### WORK TO COMPLETE
1: Set down word for word the part of the thread on teaching writing between "If you plan" and "teacher. I know.", inclusive.
2: Name every book title that appears in the thread on teaching writing.

── PASSAGE TO READ ──

College-level writing teacher here.

>> No.1462945

Proto-Science Fiction Lit

Frankenstein, Invisible Man, 20,000 Leagues Under the Sea, War of the Worlds, and for the final: A Voyage to Arcturus.

>> No.1462960

>>1462933
>>1462935
A good teacher doesn't just drop big assignments on the students without preparation. They don't say, out of the blue, "There's a 20 page assignment due by Friday!"

The whole point of the assignment is to teach students how to plan and write a significant piece of writing. The teacher should set small goals far in advance. A month or weeks in advance they should require a basic premise for the piece. It's part of your grade to get that premise turned in on time. Some time later they're required to turn in research around that theme: notecards with sources and facts or something like that. After that, students have to turn in a full outline, with research from their notecards integrated and referenced. After that, there's a rough draft. Then another rough draft. Maybe a third rough draft if there's time. Finally, a final version.

By the time the final product is turned in the teacher knows each student's plot and writing. The teacher has read the premise, the research, the outline, and the rough drafts. He doesn't need to go over the final version too carefully - the final isn't even that big a percentage of the grade.

As a teacher you're trying to teach the process. The writing doesn't matter nearly as much as the skills needed to write well.

>> No.1462969

>>1462944
Being an adult means they can persevere and do something impressive. Have you seen the look on a high school student's face when he's holding a 20-page research paper he made on his very own? He's so proud.

If you plan and teach it right, no one has to pull an all-nighter to get the paper finished. They do it in small pieces, really get to know their research, and come out learning a lot about both writing and whatever subject they're writing about.

>> No.1462971

>>1462960
You're talking to a teacher. I know.

That still doesn't justify assigning unnecessarily long projects. If the writing itself is less important than the process, then why not assign something shorter? Or why not assign many different assignments that culminate in a well-rounded, well-drafted, well-thought-out portfolio. You could also assign an additional written component in which the student documents her experience with the drafting and revision process, and explains why she made the decisions she did.

20 pages is academic article length. It's longer than everything I'll write in grad school, other than my thesis.

>> No.1462973

>>1462969
That wasn't my experience in high school, and that hasn't been my experience as a tutor and educator for the past four years.

>> No.1462975

Short stories, boatloads of them. I'd fit as much variety and as many different authors as I could into the course. And then maybe at the end of the year I'd have them read a novel by one of the authors we read earlier.

>> No.1462977

>>1462971
>20 pages is academic article length. It's longer than everything I'll write in grad school, other than my thesis.

───
── ENTRIES PROVIDED ──

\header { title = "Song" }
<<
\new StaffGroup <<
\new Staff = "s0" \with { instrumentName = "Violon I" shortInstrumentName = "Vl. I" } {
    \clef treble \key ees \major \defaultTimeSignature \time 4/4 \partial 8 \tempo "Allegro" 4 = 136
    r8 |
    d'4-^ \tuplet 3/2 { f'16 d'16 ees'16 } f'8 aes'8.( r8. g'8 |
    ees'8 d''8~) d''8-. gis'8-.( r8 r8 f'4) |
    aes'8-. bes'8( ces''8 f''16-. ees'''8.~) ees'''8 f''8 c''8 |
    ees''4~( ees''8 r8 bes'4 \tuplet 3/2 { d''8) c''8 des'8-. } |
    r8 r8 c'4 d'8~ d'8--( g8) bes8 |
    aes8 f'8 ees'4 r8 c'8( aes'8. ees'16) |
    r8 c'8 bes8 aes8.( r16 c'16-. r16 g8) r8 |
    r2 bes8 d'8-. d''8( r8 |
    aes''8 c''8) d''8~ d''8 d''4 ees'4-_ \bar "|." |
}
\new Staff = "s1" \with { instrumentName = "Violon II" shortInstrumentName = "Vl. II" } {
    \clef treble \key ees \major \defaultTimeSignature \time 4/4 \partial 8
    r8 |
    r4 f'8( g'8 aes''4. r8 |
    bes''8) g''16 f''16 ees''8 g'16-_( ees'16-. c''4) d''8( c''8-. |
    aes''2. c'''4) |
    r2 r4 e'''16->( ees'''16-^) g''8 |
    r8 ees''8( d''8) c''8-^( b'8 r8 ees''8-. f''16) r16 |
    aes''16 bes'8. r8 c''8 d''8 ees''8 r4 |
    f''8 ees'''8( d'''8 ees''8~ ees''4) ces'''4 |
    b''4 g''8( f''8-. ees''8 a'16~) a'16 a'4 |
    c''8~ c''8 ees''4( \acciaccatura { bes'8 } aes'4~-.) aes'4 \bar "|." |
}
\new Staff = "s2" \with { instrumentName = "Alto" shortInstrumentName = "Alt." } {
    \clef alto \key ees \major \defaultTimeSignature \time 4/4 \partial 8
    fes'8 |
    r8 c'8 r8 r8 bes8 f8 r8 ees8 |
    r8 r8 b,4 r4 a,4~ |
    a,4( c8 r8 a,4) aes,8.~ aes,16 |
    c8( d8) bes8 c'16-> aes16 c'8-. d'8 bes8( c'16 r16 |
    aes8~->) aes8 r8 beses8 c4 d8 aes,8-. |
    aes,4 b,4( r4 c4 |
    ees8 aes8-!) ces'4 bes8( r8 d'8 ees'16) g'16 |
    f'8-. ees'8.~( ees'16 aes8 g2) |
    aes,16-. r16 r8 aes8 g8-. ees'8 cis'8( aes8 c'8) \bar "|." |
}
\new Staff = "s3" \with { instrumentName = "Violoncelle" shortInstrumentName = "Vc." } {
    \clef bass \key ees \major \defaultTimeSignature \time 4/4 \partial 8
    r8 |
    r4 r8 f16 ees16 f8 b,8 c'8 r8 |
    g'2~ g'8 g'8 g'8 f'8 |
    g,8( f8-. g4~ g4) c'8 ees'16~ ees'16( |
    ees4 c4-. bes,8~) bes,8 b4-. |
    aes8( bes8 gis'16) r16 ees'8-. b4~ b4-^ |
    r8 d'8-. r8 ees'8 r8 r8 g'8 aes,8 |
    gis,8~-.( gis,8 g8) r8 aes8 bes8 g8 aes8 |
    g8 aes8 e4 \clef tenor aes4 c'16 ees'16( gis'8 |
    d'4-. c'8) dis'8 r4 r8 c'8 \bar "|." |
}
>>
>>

───

### SOLUTIONS TO THE PROBLEMS
1:
If you plan and teach it right, no one has to pull an all-nighter to get the paper finished. They do it in small pieces, really get to know their research, and come out learning a lot about both writing and whatever subject they're writing about.

>> No.1462971

>>1462960
You're talking to a teacher. I know.

2:
Frankenstein
Invisible Man
20,000 Leagues Under the Sea
War of the Worlds
A Voyage to Arcturus